The Court agreed with the Commissioner’s submission that in terms of art 23(2)(a) the “income” of the CFC was not “derived” by Ms Lin in China; and the tax paid or spared to the CFC was not payable, paid by or spared to Ms Lin. The Court found that there was no scope to import a proposition that the “income derived” refers to the deemed or attributed income of the CFC under New Zealand legislation.
The Court disagreed with the High Court’s construction of art 23(3) that, when read in conjunction with art 23(2)(a), the phrase “payable … by a resident of New Zealand” includes tax deemed to have been paid or payable by the New Zealand resident on income or tax deemed to have been earned or paid by the New Zealand resident through the CFC regime. Instead the Court viewed 23(3) as confirming the focus of art 23(2)(a) as being on “tax payable in … China by a resident of New Zealand.”

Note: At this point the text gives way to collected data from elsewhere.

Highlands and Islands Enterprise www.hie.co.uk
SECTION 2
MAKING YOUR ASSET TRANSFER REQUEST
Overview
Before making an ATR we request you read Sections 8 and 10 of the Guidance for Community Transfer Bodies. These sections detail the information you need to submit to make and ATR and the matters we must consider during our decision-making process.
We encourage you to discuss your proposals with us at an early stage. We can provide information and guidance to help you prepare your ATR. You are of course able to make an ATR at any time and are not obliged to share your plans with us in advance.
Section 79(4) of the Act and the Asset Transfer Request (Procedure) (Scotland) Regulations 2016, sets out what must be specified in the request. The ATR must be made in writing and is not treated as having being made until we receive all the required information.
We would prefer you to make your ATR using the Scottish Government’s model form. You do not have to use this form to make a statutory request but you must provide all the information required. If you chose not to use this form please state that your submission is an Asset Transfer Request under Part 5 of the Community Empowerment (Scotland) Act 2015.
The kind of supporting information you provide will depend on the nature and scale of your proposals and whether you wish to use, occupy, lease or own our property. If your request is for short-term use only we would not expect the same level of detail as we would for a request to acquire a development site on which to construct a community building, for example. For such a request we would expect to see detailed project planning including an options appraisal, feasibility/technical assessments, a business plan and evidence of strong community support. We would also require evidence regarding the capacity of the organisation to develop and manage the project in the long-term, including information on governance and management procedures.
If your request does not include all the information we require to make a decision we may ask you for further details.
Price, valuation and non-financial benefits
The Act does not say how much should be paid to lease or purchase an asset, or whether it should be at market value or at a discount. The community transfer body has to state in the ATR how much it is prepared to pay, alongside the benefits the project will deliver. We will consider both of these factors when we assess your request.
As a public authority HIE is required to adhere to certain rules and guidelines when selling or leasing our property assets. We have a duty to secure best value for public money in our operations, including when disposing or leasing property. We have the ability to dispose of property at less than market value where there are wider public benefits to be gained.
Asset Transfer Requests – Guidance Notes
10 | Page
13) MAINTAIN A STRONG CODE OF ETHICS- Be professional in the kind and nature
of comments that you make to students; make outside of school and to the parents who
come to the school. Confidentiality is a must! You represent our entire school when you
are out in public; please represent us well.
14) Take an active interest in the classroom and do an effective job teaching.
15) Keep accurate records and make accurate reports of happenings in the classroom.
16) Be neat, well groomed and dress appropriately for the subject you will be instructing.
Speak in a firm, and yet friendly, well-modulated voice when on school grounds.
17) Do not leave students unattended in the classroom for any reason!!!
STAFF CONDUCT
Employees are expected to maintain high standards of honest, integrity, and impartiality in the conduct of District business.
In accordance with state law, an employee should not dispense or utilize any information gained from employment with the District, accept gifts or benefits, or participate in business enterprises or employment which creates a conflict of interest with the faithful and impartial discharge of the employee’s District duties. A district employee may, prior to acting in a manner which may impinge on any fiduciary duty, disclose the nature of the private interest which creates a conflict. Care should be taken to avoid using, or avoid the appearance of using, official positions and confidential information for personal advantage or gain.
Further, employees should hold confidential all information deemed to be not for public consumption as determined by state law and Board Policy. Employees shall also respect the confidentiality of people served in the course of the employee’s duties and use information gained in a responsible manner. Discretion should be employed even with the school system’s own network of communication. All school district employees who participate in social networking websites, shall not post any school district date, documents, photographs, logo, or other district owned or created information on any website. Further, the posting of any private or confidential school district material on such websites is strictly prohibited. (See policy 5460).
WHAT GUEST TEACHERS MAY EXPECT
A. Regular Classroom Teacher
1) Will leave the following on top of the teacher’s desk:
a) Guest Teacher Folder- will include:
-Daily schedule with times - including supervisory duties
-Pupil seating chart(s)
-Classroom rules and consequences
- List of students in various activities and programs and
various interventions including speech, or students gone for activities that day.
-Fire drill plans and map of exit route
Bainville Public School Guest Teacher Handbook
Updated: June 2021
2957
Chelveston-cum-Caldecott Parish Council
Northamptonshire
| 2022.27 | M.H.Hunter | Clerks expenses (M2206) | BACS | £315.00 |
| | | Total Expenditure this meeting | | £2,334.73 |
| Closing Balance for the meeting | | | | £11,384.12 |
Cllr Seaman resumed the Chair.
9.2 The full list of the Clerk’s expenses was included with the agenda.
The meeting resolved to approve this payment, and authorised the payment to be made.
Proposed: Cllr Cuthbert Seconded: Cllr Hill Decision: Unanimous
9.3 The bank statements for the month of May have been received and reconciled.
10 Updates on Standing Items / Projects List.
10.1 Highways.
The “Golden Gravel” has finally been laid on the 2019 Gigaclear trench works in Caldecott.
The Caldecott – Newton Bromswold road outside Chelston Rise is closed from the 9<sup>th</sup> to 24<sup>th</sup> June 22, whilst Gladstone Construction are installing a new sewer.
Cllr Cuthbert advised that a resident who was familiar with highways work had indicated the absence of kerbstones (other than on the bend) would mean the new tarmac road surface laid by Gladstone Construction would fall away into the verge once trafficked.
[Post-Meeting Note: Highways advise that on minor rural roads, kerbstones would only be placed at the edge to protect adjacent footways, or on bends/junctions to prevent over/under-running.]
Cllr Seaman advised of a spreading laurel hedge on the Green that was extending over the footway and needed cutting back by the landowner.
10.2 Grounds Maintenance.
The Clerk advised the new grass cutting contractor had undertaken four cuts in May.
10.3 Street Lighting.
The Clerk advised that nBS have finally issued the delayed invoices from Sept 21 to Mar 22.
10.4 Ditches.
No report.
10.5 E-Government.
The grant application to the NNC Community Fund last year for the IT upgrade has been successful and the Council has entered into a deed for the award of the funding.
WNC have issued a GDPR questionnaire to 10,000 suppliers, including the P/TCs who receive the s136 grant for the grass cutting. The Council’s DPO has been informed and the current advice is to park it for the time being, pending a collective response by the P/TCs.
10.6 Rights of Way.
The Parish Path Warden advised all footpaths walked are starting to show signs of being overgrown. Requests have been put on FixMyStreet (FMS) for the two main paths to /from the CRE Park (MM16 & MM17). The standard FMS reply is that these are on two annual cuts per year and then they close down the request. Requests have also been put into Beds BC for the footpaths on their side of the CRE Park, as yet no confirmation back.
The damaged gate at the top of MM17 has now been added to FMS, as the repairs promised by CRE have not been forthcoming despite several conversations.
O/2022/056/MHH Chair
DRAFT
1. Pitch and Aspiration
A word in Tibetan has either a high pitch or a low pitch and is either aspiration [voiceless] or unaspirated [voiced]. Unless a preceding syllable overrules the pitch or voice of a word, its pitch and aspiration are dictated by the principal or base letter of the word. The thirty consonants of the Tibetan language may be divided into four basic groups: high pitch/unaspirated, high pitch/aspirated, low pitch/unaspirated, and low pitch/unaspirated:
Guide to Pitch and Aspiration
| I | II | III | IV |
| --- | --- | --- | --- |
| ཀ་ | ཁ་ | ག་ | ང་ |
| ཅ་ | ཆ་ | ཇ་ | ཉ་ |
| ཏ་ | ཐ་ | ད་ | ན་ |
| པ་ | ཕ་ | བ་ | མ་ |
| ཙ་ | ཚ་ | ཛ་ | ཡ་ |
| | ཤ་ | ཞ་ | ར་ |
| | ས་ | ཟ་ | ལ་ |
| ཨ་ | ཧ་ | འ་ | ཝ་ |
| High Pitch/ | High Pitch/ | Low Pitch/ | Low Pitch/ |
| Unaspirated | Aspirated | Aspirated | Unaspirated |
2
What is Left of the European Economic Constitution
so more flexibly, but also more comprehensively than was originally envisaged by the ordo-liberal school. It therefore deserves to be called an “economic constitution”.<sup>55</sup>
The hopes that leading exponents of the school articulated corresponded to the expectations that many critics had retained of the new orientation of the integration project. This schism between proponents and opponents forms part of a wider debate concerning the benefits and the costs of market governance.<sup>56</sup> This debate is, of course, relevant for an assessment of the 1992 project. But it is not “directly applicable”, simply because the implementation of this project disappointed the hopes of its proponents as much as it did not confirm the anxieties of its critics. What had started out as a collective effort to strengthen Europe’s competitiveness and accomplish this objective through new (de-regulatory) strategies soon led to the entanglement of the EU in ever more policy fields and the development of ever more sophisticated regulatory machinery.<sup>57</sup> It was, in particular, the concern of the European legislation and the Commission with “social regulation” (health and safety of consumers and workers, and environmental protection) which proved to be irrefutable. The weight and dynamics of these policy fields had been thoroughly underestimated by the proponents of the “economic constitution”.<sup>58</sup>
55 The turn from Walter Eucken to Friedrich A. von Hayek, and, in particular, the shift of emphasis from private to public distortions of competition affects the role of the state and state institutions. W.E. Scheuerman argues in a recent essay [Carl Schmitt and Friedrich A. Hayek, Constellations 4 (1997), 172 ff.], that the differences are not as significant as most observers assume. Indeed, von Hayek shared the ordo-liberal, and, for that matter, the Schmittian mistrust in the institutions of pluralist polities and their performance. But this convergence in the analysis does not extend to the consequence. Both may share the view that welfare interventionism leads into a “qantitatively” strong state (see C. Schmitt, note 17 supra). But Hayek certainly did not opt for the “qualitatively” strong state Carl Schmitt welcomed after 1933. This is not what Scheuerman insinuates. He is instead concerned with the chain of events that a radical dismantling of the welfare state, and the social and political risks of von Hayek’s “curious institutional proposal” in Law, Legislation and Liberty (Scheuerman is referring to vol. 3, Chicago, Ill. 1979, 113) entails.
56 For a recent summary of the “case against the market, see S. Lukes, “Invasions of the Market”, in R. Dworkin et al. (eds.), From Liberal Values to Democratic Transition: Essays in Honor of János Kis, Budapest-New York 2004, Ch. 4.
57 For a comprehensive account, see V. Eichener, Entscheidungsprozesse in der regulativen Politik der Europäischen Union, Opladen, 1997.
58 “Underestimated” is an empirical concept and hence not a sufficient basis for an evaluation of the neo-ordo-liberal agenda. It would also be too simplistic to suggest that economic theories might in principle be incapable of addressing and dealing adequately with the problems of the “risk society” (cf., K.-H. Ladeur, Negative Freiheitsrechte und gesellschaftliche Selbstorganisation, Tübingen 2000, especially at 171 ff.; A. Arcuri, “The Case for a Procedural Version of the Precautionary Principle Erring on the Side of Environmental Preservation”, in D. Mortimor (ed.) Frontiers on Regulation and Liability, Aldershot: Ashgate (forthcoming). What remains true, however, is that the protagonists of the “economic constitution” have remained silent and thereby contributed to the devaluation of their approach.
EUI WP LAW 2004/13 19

Ms Lin’s counsel particularly relied on the phrase “in respect of” where it first appears in art 23(2)(a) and stated that it should be construed as requiring a connection between tax paid in China and tax payable in New Zealand. The Court disagreed and said that the phrase “in respect of” is synonymous with “on”. The Court was satisfied that art 23(2)(a) requires the tax to have been paid by a New Zealand resident on income derived by him or her in China, not by a third party CFC.
The Court concluded that art 23(2)(a) relieves solely against juridical double taxation. Ms Lin’s counsel’s argument required the Court to disregard the legal nature of the relationship between Ms Lin and the CFCs. The fact that the ultimate source is income attributed to Ms Lin from the Chinese CFCs does not justify treating the two income streams, earned separately by the CFCs and Ms Lin, as one for revenue purposes, and ignoring the plain foundation of art 23(2)(a) on the source of “the income derived by a resident of New Zealand”.